··· Data provided ···
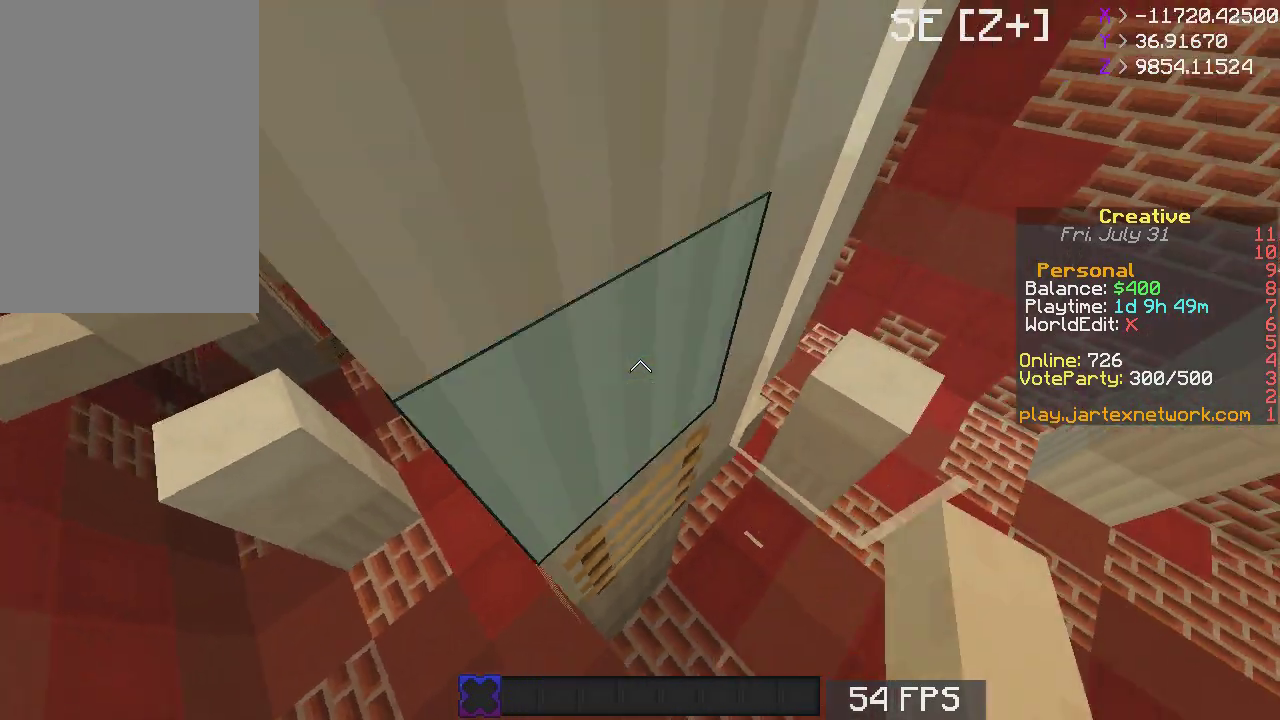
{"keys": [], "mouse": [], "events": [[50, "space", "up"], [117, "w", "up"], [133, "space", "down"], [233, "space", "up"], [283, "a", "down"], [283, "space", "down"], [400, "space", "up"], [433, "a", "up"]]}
···
··· Data provided ···
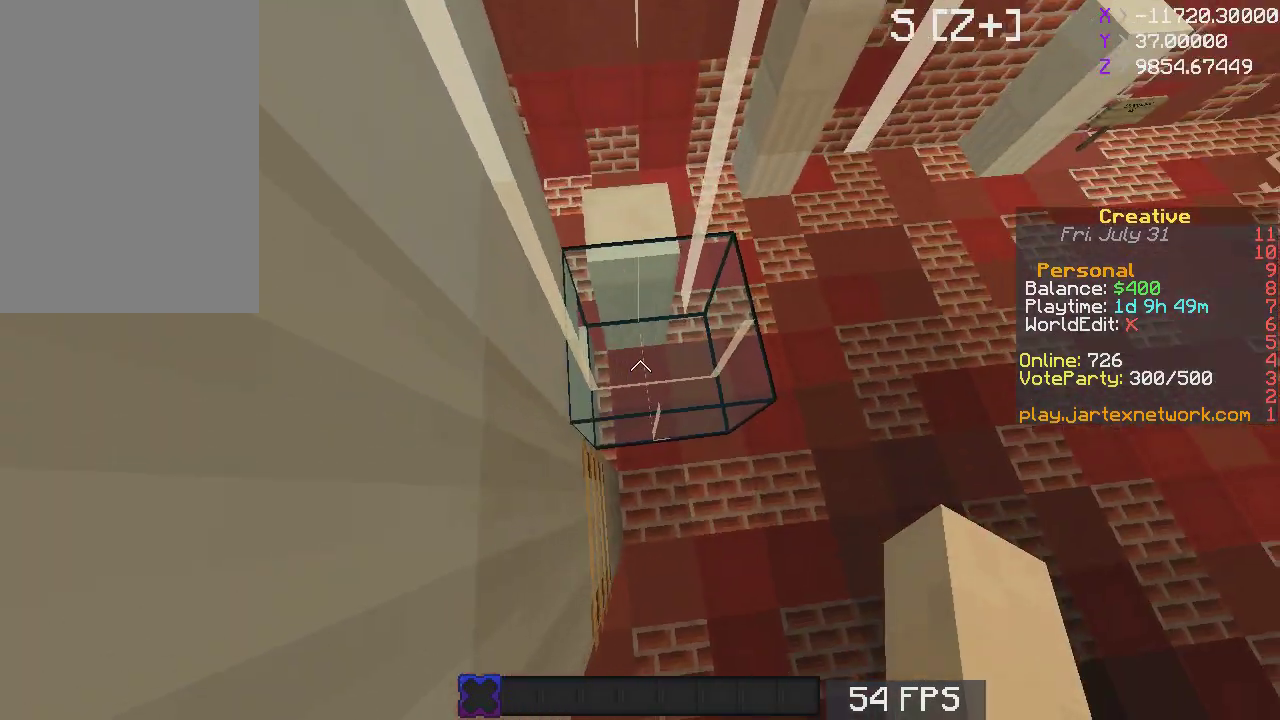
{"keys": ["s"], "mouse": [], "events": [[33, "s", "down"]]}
···
··· Data provided ···
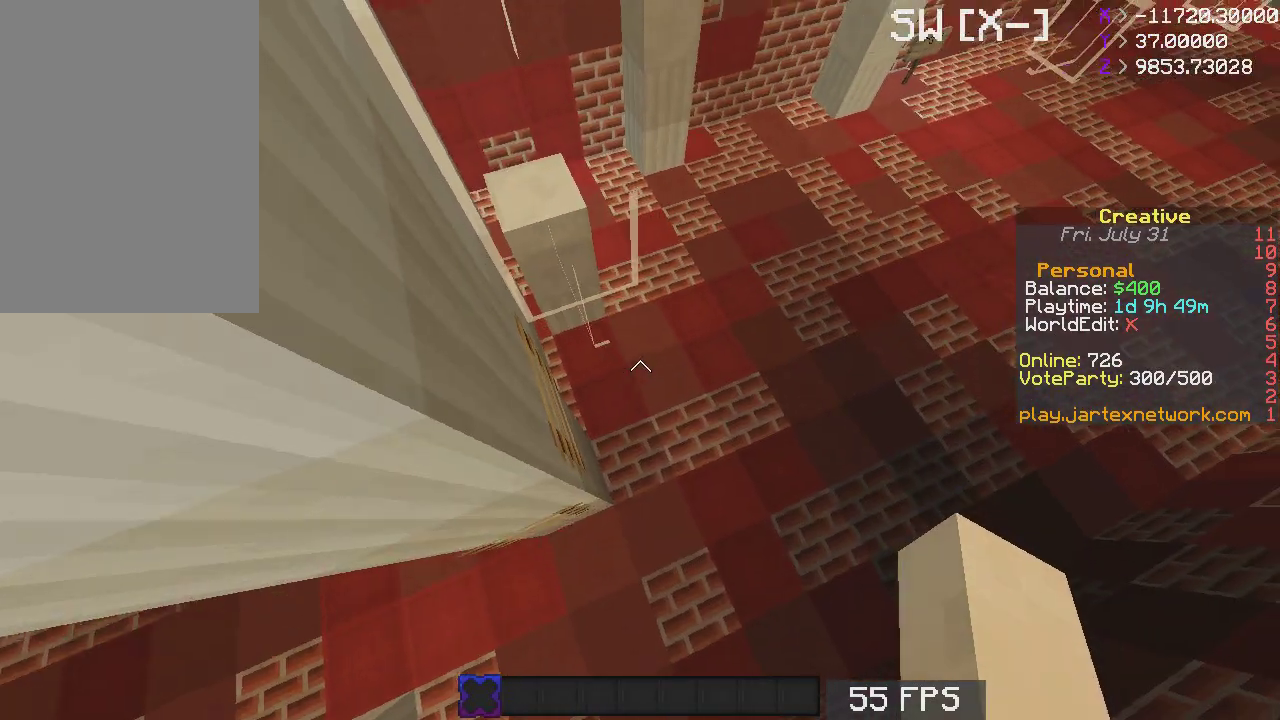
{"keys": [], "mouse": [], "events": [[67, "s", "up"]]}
···
**Task goal**
The lines sought are those in the data above that include the string "down"; copy each one.

**Your response**
{"keys": [], "mouse": [], "events": [[50, "space", "up"], [117, "w", "up"], [133, "space", "down"], [233, "space", "up"], [283, "a", "down"], [283, "space", "down"], [400, "space", "up"], [433, "a", "up"]]}
{"keys": ["s"], "mouse": [], "events": [[33, "s", "down"]]}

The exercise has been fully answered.